- Work required:
Drop the pictures and extract exactly the lines from the one that contains "middle mcp: (331, 12)" through the end of the material.

- Records to process:

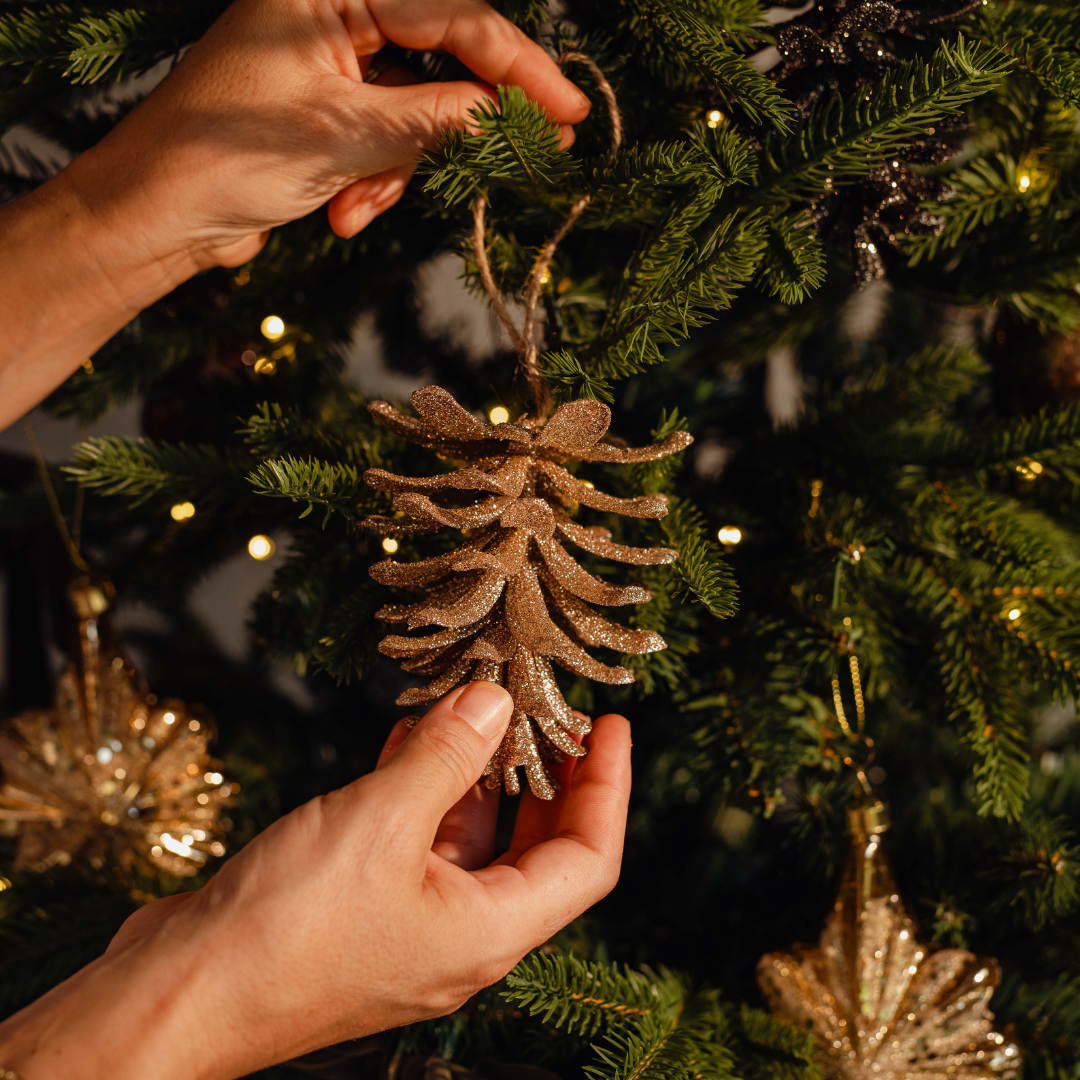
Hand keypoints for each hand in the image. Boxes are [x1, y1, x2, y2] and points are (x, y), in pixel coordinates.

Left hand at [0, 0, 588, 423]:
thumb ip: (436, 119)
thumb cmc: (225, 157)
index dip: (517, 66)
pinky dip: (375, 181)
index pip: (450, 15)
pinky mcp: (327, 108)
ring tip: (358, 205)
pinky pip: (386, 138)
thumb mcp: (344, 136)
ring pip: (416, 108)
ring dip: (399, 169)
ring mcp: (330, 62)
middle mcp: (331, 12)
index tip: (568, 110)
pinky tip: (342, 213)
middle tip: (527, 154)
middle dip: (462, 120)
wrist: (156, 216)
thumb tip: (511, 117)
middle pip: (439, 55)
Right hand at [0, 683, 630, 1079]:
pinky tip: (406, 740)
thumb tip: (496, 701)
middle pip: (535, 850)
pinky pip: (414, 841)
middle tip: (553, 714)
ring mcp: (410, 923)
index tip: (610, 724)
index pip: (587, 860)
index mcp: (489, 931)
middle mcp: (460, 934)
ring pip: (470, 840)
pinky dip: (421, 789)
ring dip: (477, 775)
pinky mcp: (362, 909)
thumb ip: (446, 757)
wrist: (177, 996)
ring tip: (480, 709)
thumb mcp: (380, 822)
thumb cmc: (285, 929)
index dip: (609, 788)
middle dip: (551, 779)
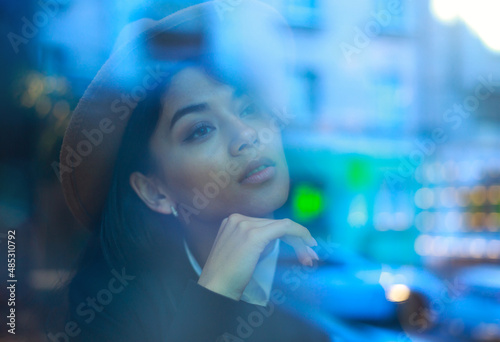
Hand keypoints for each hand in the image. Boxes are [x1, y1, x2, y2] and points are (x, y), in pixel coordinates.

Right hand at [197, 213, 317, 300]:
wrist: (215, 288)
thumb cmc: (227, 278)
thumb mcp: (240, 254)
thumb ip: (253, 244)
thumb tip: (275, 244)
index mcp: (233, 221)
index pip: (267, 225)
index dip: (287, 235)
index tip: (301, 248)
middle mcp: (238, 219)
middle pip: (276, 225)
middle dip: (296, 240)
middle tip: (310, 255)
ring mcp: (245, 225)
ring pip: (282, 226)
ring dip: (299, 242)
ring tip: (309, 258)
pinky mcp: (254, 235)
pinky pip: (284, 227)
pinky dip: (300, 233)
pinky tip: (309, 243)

- Exercise answer:
middle mcp: (331, 12)
index tip: (568, 110)
pinky tip: (342, 213)
middle tip: (527, 154)
middle dip: (462, 120)
wrist: (156, 216)
thumb tip: (511, 117)
middle pip: (439, 55)
Right hand at [0, 683, 630, 1079]:
pinky tip: (406, 740)
thumb tip: (496, 701)
middle pip: (535, 850)
pinky pip: (414, 841)
middle tip: (553, 714)
ring mcp: (410, 923)
index tip: (610, 724)
index pip: (587, 860)
index mcp: (489, 931)
middle mcp: (460, 934)
ring pip: (470, 840)
pinky dip: (421, 789)
ring dip: (477, 775)
pinky mcp: (362, 909)
thumb ip: (446, 757)
wrist: (177, 996)
ring tip: (480, 709)
thumb mcp: (380, 822)
thumb cmc: (285, 929)
index dip: (609, 788)
middle dip: (551, 779)
Hand keypoints for each hand in the image. Boxes are [x1, y1, x2, y2] and points are (x, y), in pixel coordinates.

Right hand at [197, 213, 317, 300]:
wrist: (215, 288)
thumb cmc: (227, 278)
thumb mcp: (240, 254)
thumb ip: (253, 244)
thumb tip: (275, 244)
index mcp: (233, 221)
index pip: (267, 225)
index dip: (287, 235)
index tip: (301, 248)
middle mcp: (238, 219)
middle pip: (276, 225)
middle dip: (296, 240)
middle tip: (310, 255)
ring mcp: (245, 225)
ring pip: (282, 226)
ring dip: (299, 242)
ring tip: (309, 258)
pinky mcp: (254, 235)
pinky pip: (284, 227)
pinky dip: (300, 233)
pinky tip: (309, 243)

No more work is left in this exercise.